The whole valley got woken up at about 5am by lightning and thunder, and then by a tremendous downpour. The electricity must have gone out at about 6am.

The storm lasted until about 9am, when Zola and I rode to camp. En route, we saw a 25-foot pine bough break off and crach to the ground, about 30 yards from the road. Not scary, but impressive.

India pulled me along on a 12-mile run through the mountains, with the downpour starting again about 9 miles into it. By the time we got back to the Inn (which had electricity and running water), I was completely soaked - as wet as if I had jumped into a pond.
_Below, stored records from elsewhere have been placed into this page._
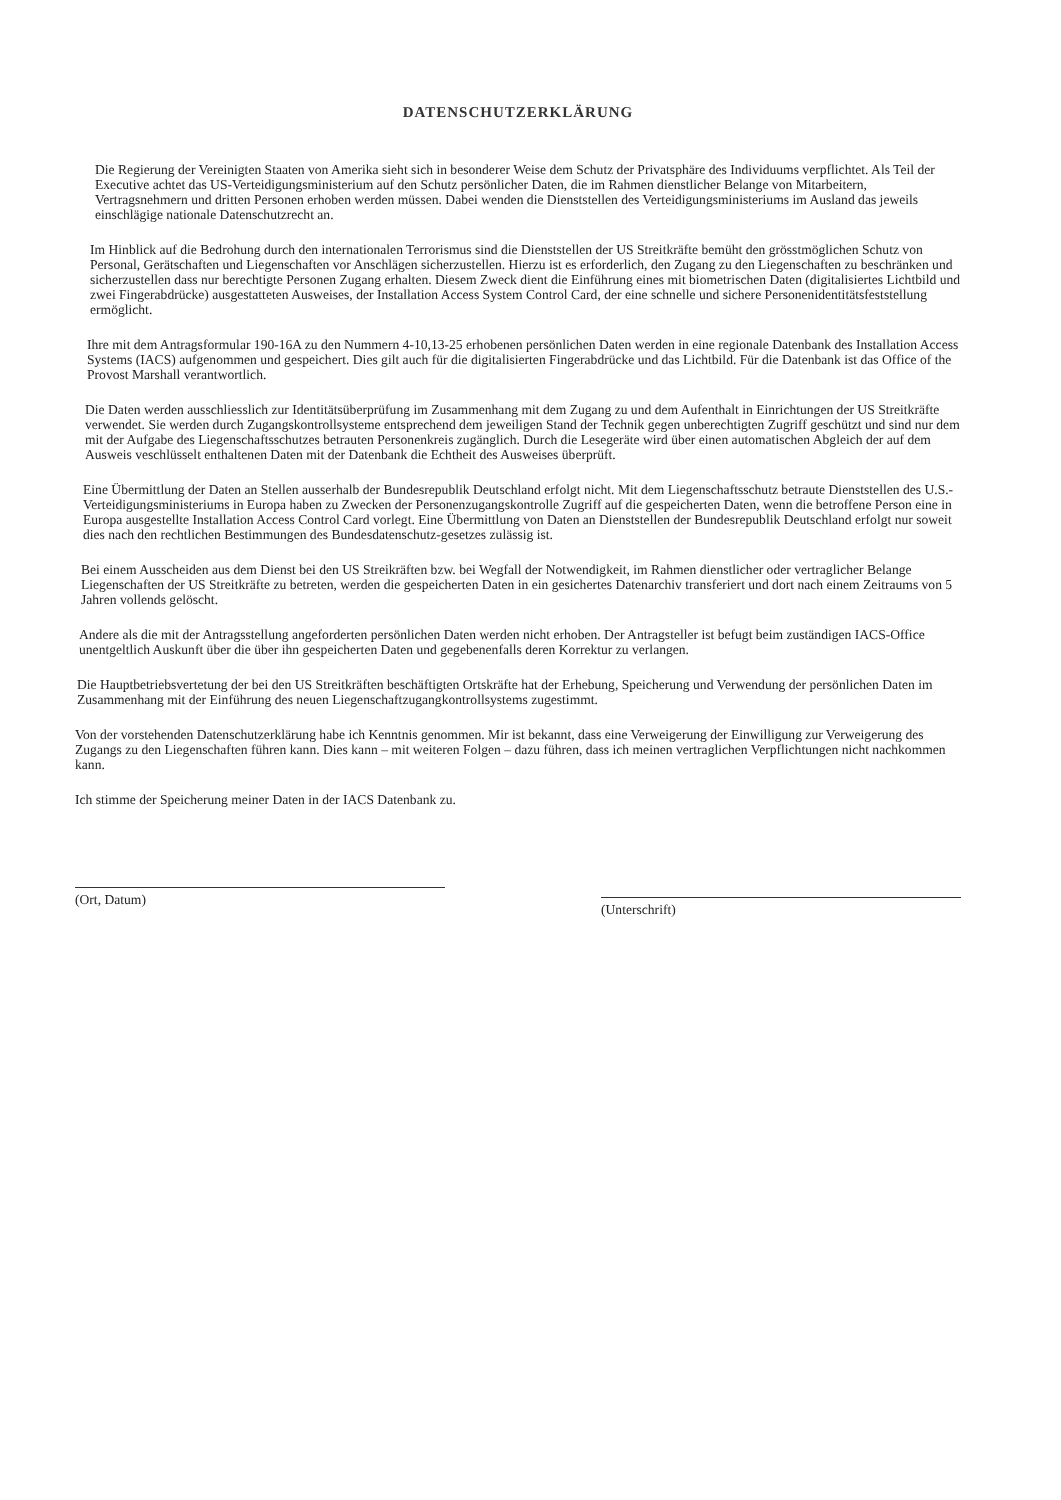DATENSCHUTZERKLÄRUNG
Die Regierung der Vereinigten Staaten von Amerika sieht sich in besonderer Weise dem Schutz der Privatsphäre des Individuums verpflichtet. Als Teil der Executive achtet das US-Verteidigungsministerium auf den Schutz persönlicher Daten, die im Rahmen dienstlicher Belange von Mitarbeitern, Vertragsnehmern und dritten Personen erhoben werden müssen. Dabei wenden die Dienststellen des Verteidigungsministeriums im Ausland das jeweils einschlägige nationale Datenschutzrecht an.
Im Hinblick auf die Bedrohung durch den internationalen Terrorismus sind die Dienststellen der US Streitkräfte bemüht den grösstmöglichen Schutz von Personal, Gerätschaften und Liegenschaften vor Anschlägen sicherzustellen. Hierzu ist es erforderlich, den Zugang zu den Liegenschaften zu beschränken und sicherzustellen dass nur berechtigte Personen Zugang erhalten. Diesem Zweck dient die Einführung eines mit biometrischen Daten (digitalisiertes Lichtbild und zwei Fingerabdrücke) ausgestatteten Ausweises, der Installation Access System Control Card, der eine schnelle und sichere Personenidentitätsfeststellung ermöglicht.
Ihre mit dem Antragsformular 190-16A zu den Nummern 4-10,13-25 erhobenen persönlichen Daten werden in eine regionale Datenbank des Installation Access Systems (IACS) aufgenommen und gespeichert. Dies gilt auch für die digitalisierten Fingerabdrücke und das Lichtbild. Für die Datenbank ist das Office of the Provost Marshall verantwortlich.
Die Daten werden ausschliesslich zur Identitätsüberprüfung im Zusammenhang mit dem Zugang zu und dem Aufenthalt in Einrichtungen der US Streitkräfte verwendet. Sie werden durch Zugangskontrollsysteme entsprechend dem jeweiligen Stand der Technik gegen unberechtigten Zugriff geschützt und sind nur dem mit der Aufgabe des Liegenschaftsschutzes betrauten Personenkreis zugänglich. Durch die Lesegeräte wird über einen automatischen Abgleich der auf dem Ausweis veschlüsselt enthaltenen Daten mit der Datenbank die Echtheit des Ausweises überprüft.
Eine Übermittlung der Daten an Stellen ausserhalb der Bundesrepublik Deutschland erfolgt nicht. Mit dem Liegenschaftsschutz betraute Dienststellen des U.S.-Verteidigungsministeriums in Europa haben zu Zwecken der Personenzugangskontrolle Zugriff auf die gespeicherten Daten, wenn die betroffene Person eine in Europa ausgestellte Installation Access Control Card vorlegt. Eine Übermittlung von Daten an Dienststellen der Bundesrepublik Deutschland erfolgt nur soweit dies nach den rechtlichen Bestimmungen des Bundesdatenschutz-gesetzes zulässig ist.
Bei einem Ausscheiden aus dem Dienst bei den US Streikräften bzw. bei Wegfall der Notwendigkeit, im Rahmen dienstlicher oder vertraglicher Belange Liegenschaften der US Streitkräfte zu betreten, werden die gespeicherten Daten in ein gesichertes Datenarchiv transferiert und dort nach einem Zeitraums von 5 Jahren vollends gelöscht.
Andere als die mit der Antragsstellung angeforderten persönlichen Daten werden nicht erhoben. Der Antragsteller ist befugt beim zuständigen IACS-Office unentgeltlich Auskunft über die über ihn gespeicherten Daten und gegebenenfalls deren Korrektur zu verlangen.
Die Hauptbetriebsvertetung der bei den US Streitkräften beschäftigten Ortskräfte hat der Erhebung, Speicherung und Verwendung der persönlichen Daten im Zusammenhang mit der Einführung des neuen Liegenschaftzugangkontrollsystems zugestimmt.
Von der vorstehenden Datenschutzerklärung habe ich Kenntnis genommen. Mir ist bekannt, dass eine Verweigerung der Einwilligung zur Verweigerung des Zugangs zu den Liegenschaften führen kann. Dies kann – mit weiteren Folgen – dazu führen, dass ich meinen vertraglichen Verpflichtungen nicht nachkommen kann.
Ich stimme der Speicherung meiner Daten in der IACS Datenbank zu.
(Ort, Datum)
(Unterschrift)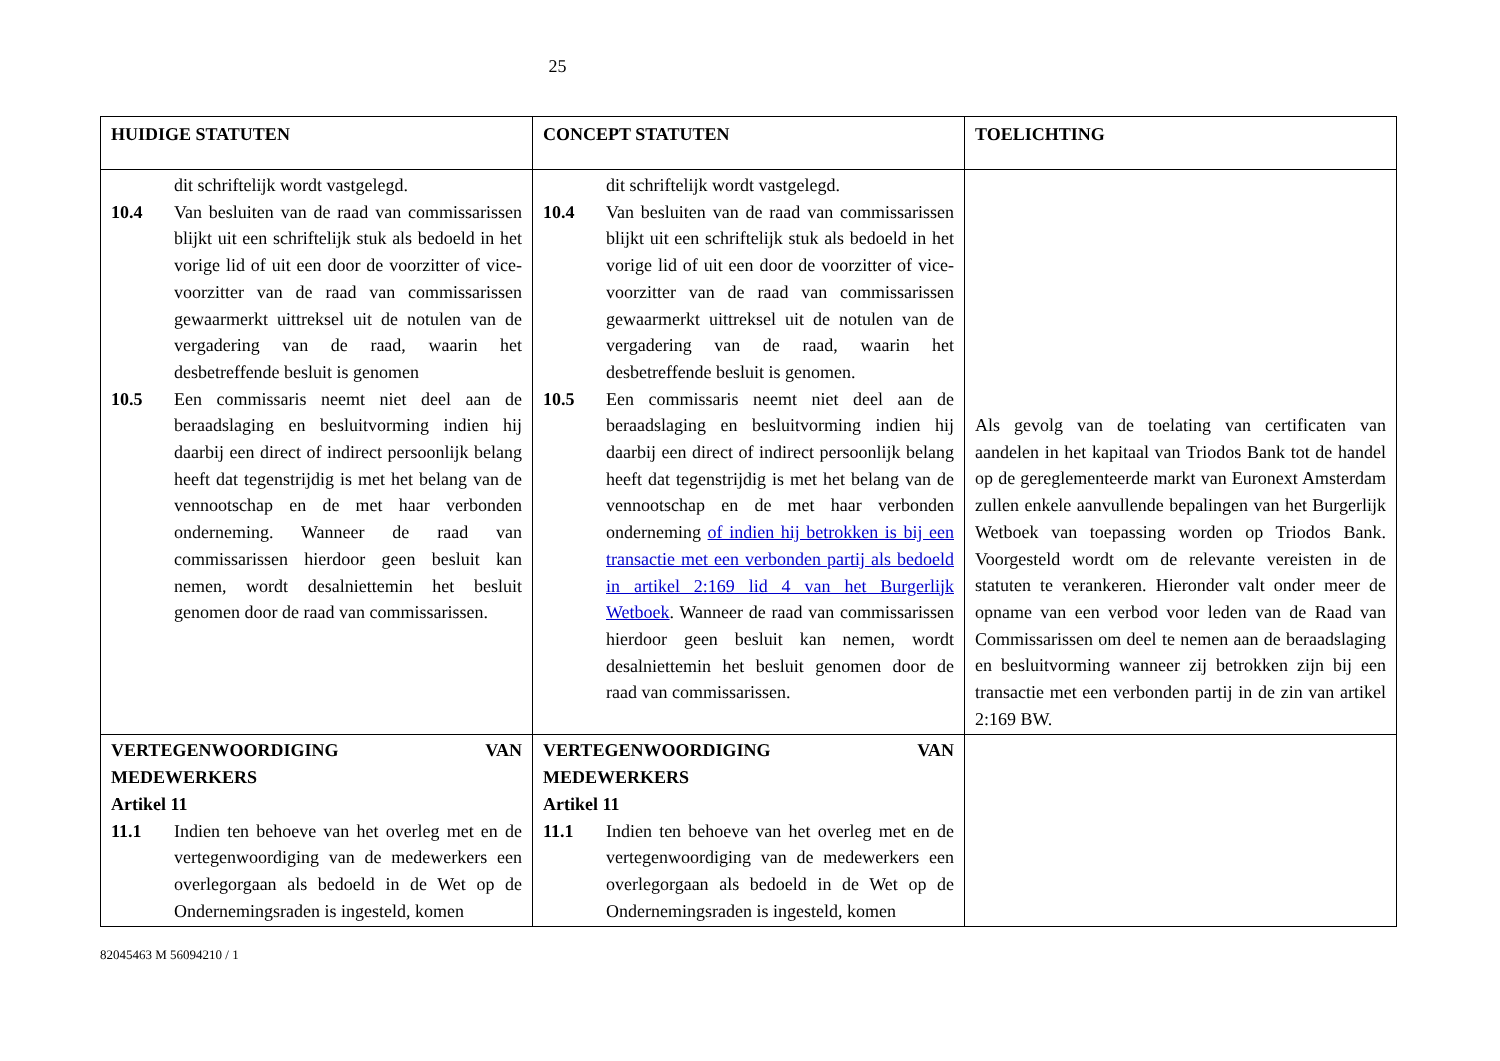25
| HUIDIGE STATUTEN | CONCEPT STATUTEN | TOELICHTING |
| dit schriftelijk wordt vastgelegd. 10.4 Van besluiten van de raad van commissarissen blijkt uit een schriftelijk stuk als bedoeld in het vorige lid of uit een door de voorzitter of vice-voorzitter van de raad van commissarissen gewaarmerkt uittreksel uit de notulen van de vergadering van de raad, waarin het desbetreffende besluit is genomen 10.5 Een commissaris neemt niet deel aan de beraadslaging en besluitvorming indien hij daarbij een direct of indirect persoonlijk belang heeft dat tegenstrijdig is met het belang van de vennootschap en de met haar verbonden onderneming. Wanneer de raad van commissarissen hierdoor geen besluit kan nemen, wordt desalniettemin het besluit genomen door de raad van commissarissen. | dit schriftelijk wordt vastgelegd. 10.4 Van besluiten van de raad van commissarissen blijkt uit een schriftelijk stuk als bedoeld in het vorige lid of uit een door de voorzitter of vice-voorzitter van de raad van commissarissen gewaarmerkt uittreksel uit de notulen van de vergadering van de raad, waarin het desbetreffende besluit is genomen. 10.5 Een commissaris neemt niet deel aan de beraadslaging en besluitvorming indien hij daarbij een direct of indirect persoonlijk belang heeft dat tegenstrijdig is met het belang van de vennootschap en de met haar verbonden onderneming of indien hij betrokken is bij een transactie met een verbonden partij als bedoeld in artikel 2:169 lid 4 van het Burgerlijk Wetboek . Wanneer de raad van commissarissen hierdoor geen besluit kan nemen, wordt desalniettemin het besluit genomen door de raad van commissarissen. | Als gevolg van de toelating van certificaten van aandelen in het kapitaal van Triodos Bank tot de handel op de gereglementeerde markt van Euronext Amsterdam zullen enkele aanvullende bepalingen van het Burgerlijk Wetboek van toepassing worden op Triodos Bank. Voorgesteld wordt om de relevante vereisten in de statuten te verankeren. Hieronder valt onder meer de opname van een verbod voor leden van de Raad van Commissarissen om deel te nemen aan de beraadslaging en besluitvorming wanneer zij betrokken zijn bij een transactie met een verbonden partij in de zin van artikel 2:169 BW. |
| VERTEGENWOORDIGING VAN MEDEWERKERS Artikel 11 11.1 Indien ten behoeve van het overleg met en de vertegenwoordiging van de medewerkers een overlegorgaan als bedoeld in de Wet op de Ondernemingsraden is ingesteld, komen | VERTEGENWOORDIGING VAN MEDEWERKERS Artikel 11 11.1 Indien ten behoeve van het overleg met en de vertegenwoordiging van de medewerkers een overlegorgaan als bedoeld in de Wet op de Ondernemingsraden is ingesteld, komen | |
82045463 M 56094210 / 1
It rained either hard or very hard for the rest of the afternoon, with water filling the stremas and rivers, and running off the mountains and across the roads. I got the opportunity to saw up a fallen tree which was blocking one of the small roads down the valley, which was fun, and was more chainsawing than I have done all summer.

After camp, Zola had two boys over for a play date, and one of our nanny friends and her charges came to figure out how to get back to her house, as her road had washed out entirely. This was a lot of people in our tiny cabin, particularly in the pouring rain. Fortunately, the electricity had come back on.

I took the boys out in the pick up truck, to look at the streams and waterfalls, to check on one of our neighbors, and to add the sawn wood to our burn pile. The collective 8-year-old boy decision to sit in the back of the truck soaked all three of them. Directly next door, a big tree crashed to the ground (missing the wires).

We drove our nanny friend home later, skirting the washed-out bridge, around some downed trees, and through a lot of water rushing over the remains of a bridge. On the other side of the bridge, an old and beaten-up sub-compact car was wheezing and steaming, and unable to move. When I went up to the window, the young man driving said, “It’s running rough, homes.” Couldn’t disagree with that.

The pub was closed, so we imposed on a friend in her new house for dinner. A group gathered, and we built a big fire, drank wine, and speculated about the rain. A nice end to a wet day.

The rain is still falling now, and the creek across the road is at its banks (probably three feet higher than normal). Drought is over, I guess. We will see what the damage is tomorrow.